Le document compare la situation de départ — avec une référence de 10 TOPS par watt — à un horizon où les puces pourraient atteindre 1 000 TOPS pour l’apprentissage et 100 TOPS pour l’inférence.
Au-delà des chiffres, la leçon est claire : la croissance de l’Intelligence Artificielle ne sera pas soutenable sans améliorations radicales en efficacité et architectures, et l’industrie sud-coréenne veut jouer un rôle central dans cette révolution.
Un plan technologique également un levier politique
Ces documents ne sont pas uniquement des prédictions : ils servent de outils de coordination entre industrie, universités et administrations. ETNews souligne que l’Institut prévoit de mettre à jour et réviser régulièrement le plan, en élargissant ses objectifs selon les avancées technologiques.
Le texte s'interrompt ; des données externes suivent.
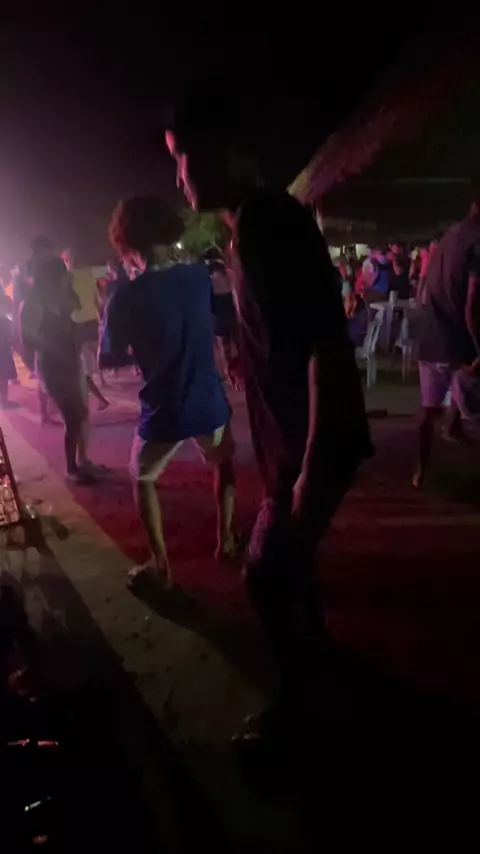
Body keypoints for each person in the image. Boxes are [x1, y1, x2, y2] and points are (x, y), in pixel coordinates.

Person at [166, 100, 372, 745]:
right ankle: (321, 663)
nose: (180, 177)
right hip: (296, 440)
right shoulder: (250, 227)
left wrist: (311, 463)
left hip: (313, 440)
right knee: (292, 564)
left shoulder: (267, 222)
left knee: (264, 572)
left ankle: (300, 709)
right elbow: (286, 331)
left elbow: (324, 344)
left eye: (184, 158)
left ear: (229, 152)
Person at [99, 196, 238, 589]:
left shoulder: (125, 295)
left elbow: (109, 357)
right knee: (223, 462)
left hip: (165, 407)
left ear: (128, 245)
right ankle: (226, 540)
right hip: (208, 400)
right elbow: (220, 321)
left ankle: (161, 568)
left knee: (142, 477)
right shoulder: (198, 276)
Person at [413, 201, 480, 489]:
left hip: (431, 336)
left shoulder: (448, 237)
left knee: (429, 410)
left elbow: (423, 291)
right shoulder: (476, 243)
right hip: (457, 342)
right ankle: (455, 425)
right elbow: (471, 307)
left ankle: (420, 470)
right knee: (472, 400)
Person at [20, 245, 101, 483]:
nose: (65, 279)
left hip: (71, 361)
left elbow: (75, 315)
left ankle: (81, 462)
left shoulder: (60, 296)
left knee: (80, 414)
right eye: (61, 276)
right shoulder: (34, 303)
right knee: (73, 416)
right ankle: (71, 468)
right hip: (53, 365)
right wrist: (57, 343)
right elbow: (28, 339)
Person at [62, 249, 109, 409]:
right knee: (96, 354)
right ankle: (102, 380)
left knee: (79, 366)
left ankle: (98, 398)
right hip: (92, 320)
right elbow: (98, 300)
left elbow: (66, 303)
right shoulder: (88, 274)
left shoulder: (67, 277)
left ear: (68, 260)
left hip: (77, 323)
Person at [0, 283, 18, 408]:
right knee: (4, 372)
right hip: (3, 341)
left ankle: (4, 401)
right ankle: (4, 401)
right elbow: (11, 317)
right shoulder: (5, 300)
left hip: (3, 339)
Dans un contexte mondial de compétition entre blocs — États-Unis, Chine, Corée du Sud, Taïwan et Europe —, une feuille de route de ce genre agit à la fois comme un message interne (priorités d’investissement, formation de talents) et comme une déclaration d’intention envers l’extérieur (soutenir le leadership). Et surtout, elle confirme une réalité : l’avenir du chip ne se limite pas à une seule métrique. Il résultera d’une combinaison de nouvelles architectures de transistors, intégration 3D, mémoire avancée, interconnexion et packaging.
Questions fréquentes
Que signifie entrer dans “l’ère de l’ångström” en semi-conducteurs ?
Cela implique de travailler à des échelles de décimètres de nanomètre et de repousser des limites physiques de plus en plus exigeantes. En pratique, cela désigne souvent une nouvelle étape de miniaturisation et d’architecture, et non simplement un changement d’unité.
Un nœud “0,2 nm” est-il littéral ou s’agit-il d’une expression pour désigner une classe technologique ?
Généralement, cela réfère à une “classe” de nœud ou à un ensemble d’innovations technologiques. Les noms de nœuds ne correspondent pas toujours à une dimension physique précise à l’intérieur du transistor.
Qu’est-ce que le CFET et pourquoi est-il clé pour 2040 ?
Le CFET est une architecture de transistor complémentaire visant à continuer à augmenter la densité et l’efficacité lorsque le scaling traditionnel devient insuffisant. Il est souvent associé à des stratégies d’intégration plus verticale.
Pourquoi l’HBM et le débit en bande passante sont-ils si importants à l’ère de l’Intelligence Artificielle ?
Parce que de nombreux systèmes d’IA sont limités par le déplacement des données. Augmenter le nombre de couches et la largeur de bande dans la HBM aide à alimenter le calcul avec plus de données et à réduire les goulets d’étranglement.